Government will always be hampered by this question, no matter how rational or how similar we become and no matter how good our artificial intelligence one day becomes. Government therefore, needs a way to move things forward that deescalates the tension of identity and self-interest. This is the argument that Rauch puts forward. He does not argue for the backrooms filled with cigar smoke and fat cats driving the show. After all, generations before did give us painfully slow desegregation and a political period rife with presidential assassinations and violent racial protests. What we can plausibly see however, is a system where discussions and deliberations can be secret, because what may be good for the nation could be toxic for an individual based on their constituency’s identity and self-interest.
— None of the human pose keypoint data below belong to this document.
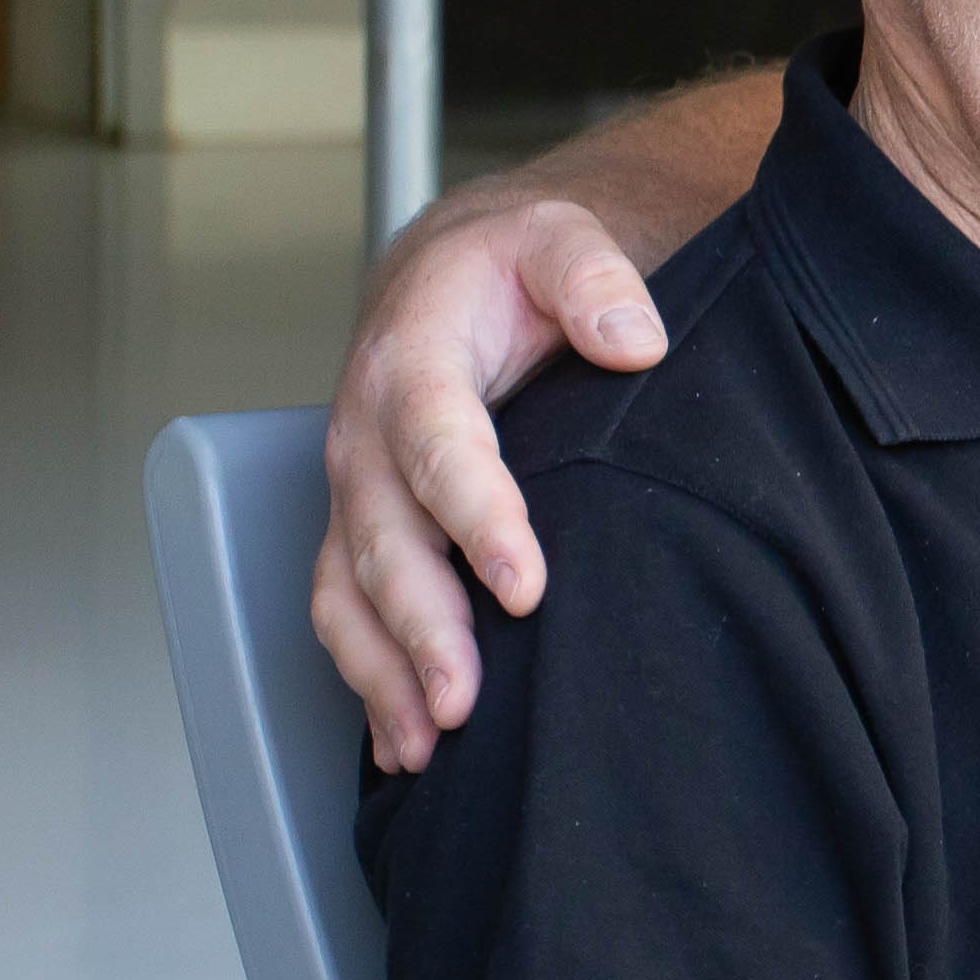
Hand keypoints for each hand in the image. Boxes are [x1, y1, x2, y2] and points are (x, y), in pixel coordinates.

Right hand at [312, 193, 670, 767]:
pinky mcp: (360, 530)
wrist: (447, 276)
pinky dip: (368, 682)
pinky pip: (345, 613)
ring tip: (431, 743)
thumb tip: (634, 338)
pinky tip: (406, 744)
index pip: (437, 445)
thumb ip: (593, 274)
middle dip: (420, 627)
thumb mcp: (558, 235)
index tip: (524, 584)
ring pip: (349, 592)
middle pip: (384, 542)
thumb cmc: (507, 268)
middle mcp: (366, 434)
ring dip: (384, 673)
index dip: (475, 518)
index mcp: (412, 361)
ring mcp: (356, 491)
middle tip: (466, 699)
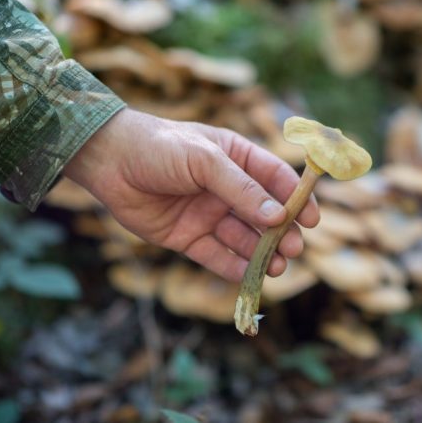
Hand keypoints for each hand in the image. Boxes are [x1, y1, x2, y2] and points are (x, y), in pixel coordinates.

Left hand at [65, 108, 319, 281]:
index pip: (276, 179)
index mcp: (236, 159)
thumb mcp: (204, 160)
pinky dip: (233, 267)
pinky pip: (215, 255)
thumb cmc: (159, 147)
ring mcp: (208, 214)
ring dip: (261, 253)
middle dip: (281, 232)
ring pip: (242, 238)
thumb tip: (278, 216)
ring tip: (277, 266)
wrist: (108, 162)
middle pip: (263, 214)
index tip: (313, 219)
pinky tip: (249, 275)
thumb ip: (240, 188)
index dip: (296, 198)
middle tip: (294, 249)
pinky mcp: (188, 237)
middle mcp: (226, 188)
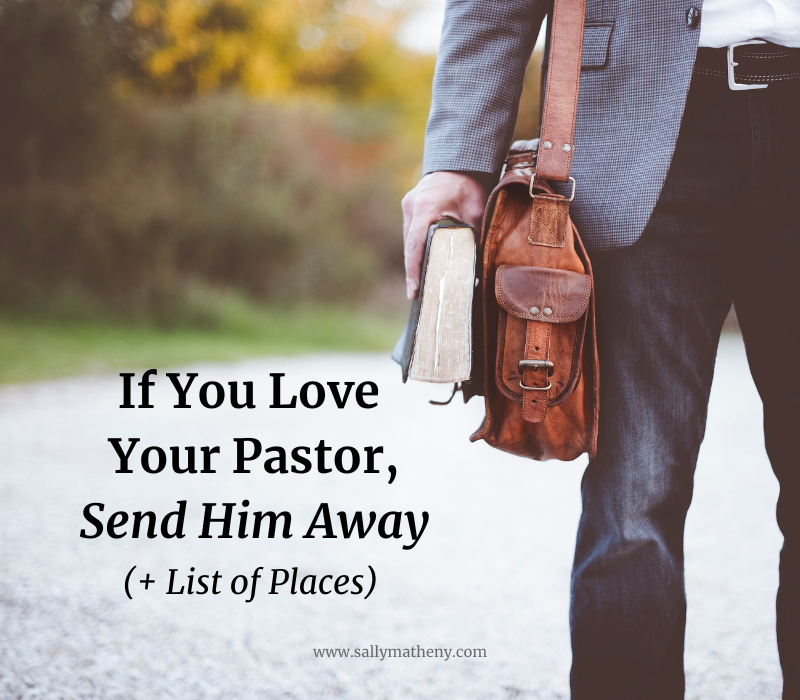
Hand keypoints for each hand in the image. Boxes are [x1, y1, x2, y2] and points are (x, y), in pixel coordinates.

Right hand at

What ultimately needs to be remembered is that government cannot rationally chose and advance a goal. Government can do its best to reach its desired end state, but selecting an end that hurts some and leaves representatives vulnerable creates a system where some members must oppose all action by that government as a signal to their compassion, concern, and identification with their constituents. A government with hidden deliberations and gear greasing allows for compromise and realistic legislation. Some discussions must be allowed to take place in ways that shield legislative members from direct criticism so that they cannot later be attacked and vilified for decisions that hurt some but move the majority in the right direction. Government needs a way to be a little bit wasteful and a way to put up with a little bit of abuse in order to move society forward. Constantly patrolling for abuse and waste is expensive and ultimately makes people less likely to take action and try to make things better.